Plain-text document sources:
▽

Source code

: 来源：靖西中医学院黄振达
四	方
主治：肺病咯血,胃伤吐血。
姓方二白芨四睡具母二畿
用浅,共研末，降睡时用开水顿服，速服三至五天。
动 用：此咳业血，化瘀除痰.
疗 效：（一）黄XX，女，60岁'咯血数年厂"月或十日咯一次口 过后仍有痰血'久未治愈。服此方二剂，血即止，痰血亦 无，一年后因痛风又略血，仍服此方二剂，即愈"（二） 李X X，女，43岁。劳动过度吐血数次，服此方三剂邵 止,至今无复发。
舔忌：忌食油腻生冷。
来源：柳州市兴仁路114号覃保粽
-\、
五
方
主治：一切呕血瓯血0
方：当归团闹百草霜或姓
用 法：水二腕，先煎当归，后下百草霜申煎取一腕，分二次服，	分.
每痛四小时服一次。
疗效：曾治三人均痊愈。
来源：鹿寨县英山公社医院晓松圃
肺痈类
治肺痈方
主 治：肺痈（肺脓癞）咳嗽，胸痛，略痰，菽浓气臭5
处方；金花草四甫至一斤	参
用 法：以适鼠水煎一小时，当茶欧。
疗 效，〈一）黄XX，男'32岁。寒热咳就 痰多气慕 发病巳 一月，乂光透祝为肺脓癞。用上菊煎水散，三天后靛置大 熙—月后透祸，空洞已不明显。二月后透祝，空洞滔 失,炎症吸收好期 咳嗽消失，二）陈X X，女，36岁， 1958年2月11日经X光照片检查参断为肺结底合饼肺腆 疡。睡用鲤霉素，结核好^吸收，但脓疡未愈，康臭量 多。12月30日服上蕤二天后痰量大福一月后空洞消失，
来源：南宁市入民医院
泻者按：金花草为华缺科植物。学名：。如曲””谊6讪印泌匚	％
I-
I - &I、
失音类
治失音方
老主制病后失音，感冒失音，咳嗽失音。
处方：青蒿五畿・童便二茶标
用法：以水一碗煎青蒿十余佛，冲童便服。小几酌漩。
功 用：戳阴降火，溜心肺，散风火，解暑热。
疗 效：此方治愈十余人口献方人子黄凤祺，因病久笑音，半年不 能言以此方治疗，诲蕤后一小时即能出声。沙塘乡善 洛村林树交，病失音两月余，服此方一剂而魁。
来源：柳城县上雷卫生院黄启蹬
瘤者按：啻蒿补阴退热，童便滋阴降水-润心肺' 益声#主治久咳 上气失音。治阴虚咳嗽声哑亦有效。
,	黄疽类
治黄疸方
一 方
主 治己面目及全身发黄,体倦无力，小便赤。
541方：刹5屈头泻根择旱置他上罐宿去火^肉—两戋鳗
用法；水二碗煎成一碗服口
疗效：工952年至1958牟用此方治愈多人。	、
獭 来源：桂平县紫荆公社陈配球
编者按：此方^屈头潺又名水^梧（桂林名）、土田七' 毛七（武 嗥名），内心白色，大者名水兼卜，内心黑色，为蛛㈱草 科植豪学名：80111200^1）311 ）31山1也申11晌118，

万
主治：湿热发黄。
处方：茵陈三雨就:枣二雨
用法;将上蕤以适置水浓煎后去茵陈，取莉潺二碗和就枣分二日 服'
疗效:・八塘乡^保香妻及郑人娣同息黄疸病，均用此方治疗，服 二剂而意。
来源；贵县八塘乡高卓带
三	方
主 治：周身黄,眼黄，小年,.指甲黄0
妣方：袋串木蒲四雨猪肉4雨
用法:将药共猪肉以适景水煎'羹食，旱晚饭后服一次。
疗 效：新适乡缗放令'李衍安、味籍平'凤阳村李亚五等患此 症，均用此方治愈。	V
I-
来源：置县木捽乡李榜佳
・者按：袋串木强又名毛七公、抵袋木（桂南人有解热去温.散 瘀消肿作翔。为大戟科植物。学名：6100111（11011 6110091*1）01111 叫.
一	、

△

• _What to produce_:
The data should be copied out in full, exactly as it reads.

• _Finished task_:
Source code

: 来源：靖西中医学院黄振达
四	方
主治：肺病咯血,胃伤吐血。
姓方二白芨四睡具母二畿
用浅,共研末，降睡时用开水顿服，速服三至五天。
动 用：此咳业血，化瘀除痰.
疗 效：（一）黄XX，女，60岁'咯血数年厂"月或十日咯一次口 过后仍有痰血'久未治愈。服此方二剂，血即止，痰血亦 无，一年后因痛风又略血，仍服此方二剂，即愈"（二） 李X X，女，43岁。劳动过度吐血数次，服此方三剂邵 止,至今无复发。
舔忌：忌食油腻生冷。
来源：柳州市兴仁路114号覃保粽
-\、
五
方
主治：一切呕血瓯血0
方：当归团闹百草霜或姓
用 法：水二腕，先煎当归，后下百草霜申煎取一腕，分二次服，	分.
每痛四小时服一次。
疗效：曾治三人均痊愈。
来源：鹿寨县英山公社医院晓松圃
肺痈类
治肺痈方
主 治：肺痈（肺脓癞）咳嗽，胸痛，略痰，菽浓气臭5
处方；金花草四甫至一斤	参
用 法：以适鼠水煎一小时，当茶欧。
疗 效，〈一）黄XX，男'32岁。寒热咳就 痰多气慕 发病巳 一月，乂光透祝为肺脓癞。用上菊煎水散，三天后靛置大 熙—月后透祸，空洞已不明显。二月后透祝，空洞滔 失,炎症吸收好期 咳嗽消失，二）陈X X，女，36岁， 1958年2月11日经X光照片检查参断为肺结底合饼肺腆 疡。睡用鲤霉素，结核好^吸收，但脓疡未愈，康臭量 多。12月30日服上蕤二天后痰量大福一月后空洞消失，
来源：南宁市入民医院
泻者按：金花草为华缺科植物。学名：。如曲””谊6讪印泌匚	％
I-
I - &I、
失音类
治失音方
老主制病后失音，感冒失音，咳嗽失音。
处方：青蒿五畿・童便二茶标
用法：以水一碗煎青蒿十余佛，冲童便服。小几酌漩。
功 用：戳阴降火，溜心肺，散风火，解暑热。
疗 效：此方治愈十余人口献方人子黄凤祺，因病久笑音，半年不 能言以此方治疗，诲蕤后一小时即能出声。沙塘乡善 洛村林树交，病失音两月余，服此方一剂而魁。
来源：柳城县上雷卫生院黄启蹬
瘤者按：啻蒿补阴退热，童便滋阴降水-润心肺' 益声#主治久咳 上气失音。治阴虚咳嗽声哑亦有效。
,	黄疽类
治黄疸方
一 方
主 治己面目及全身发黄,体倦无力，小便赤。
541方：刹5屈头泻根择旱置他上罐宿去火^肉—两戋鳗
用法；水二碗煎成一碗服口
疗效：工952年至1958牟用此方治愈多人。	、
獭 来源：桂平县紫荆公社陈配球
编者按：此方^屈头潺又名水^梧（桂林名）、土田七' 毛七（武 嗥名），内心白色，大者名水兼卜，内心黑色，为蛛㈱草 科植豪学名：80111200^1）311 ）31山1也申11晌118，

万
主治：湿热发黄。
处方：茵陈三雨就:枣二雨
用法;将上蕤以适置水浓煎后去茵陈，取莉潺二碗和就枣分二日 服'
疗效:・八塘乡^保香妻及郑人娣同息黄疸病，均用此方治疗，服 二剂而意。
来源；贵县八塘乡高卓带
三	方
主 治：周身黄,眼黄，小年,.指甲黄0
妣方：袋串木蒲四雨猪肉4雨
用法:将药共猪肉以适景水煎'羹食，旱晚饭后服一次。
疗 效：新适乡缗放令'李衍安、味籍平'凤阳村李亚五等患此 症，均用此方治愈。	V
I-
来源：置县木捽乡李榜佳
・者按：袋串木强又名毛七公、抵袋木（桂南人有解热去温.散 瘀消肿作翔。为大戟科植物。学名：6100111（11011 6110091*1）01111 叫.
一	、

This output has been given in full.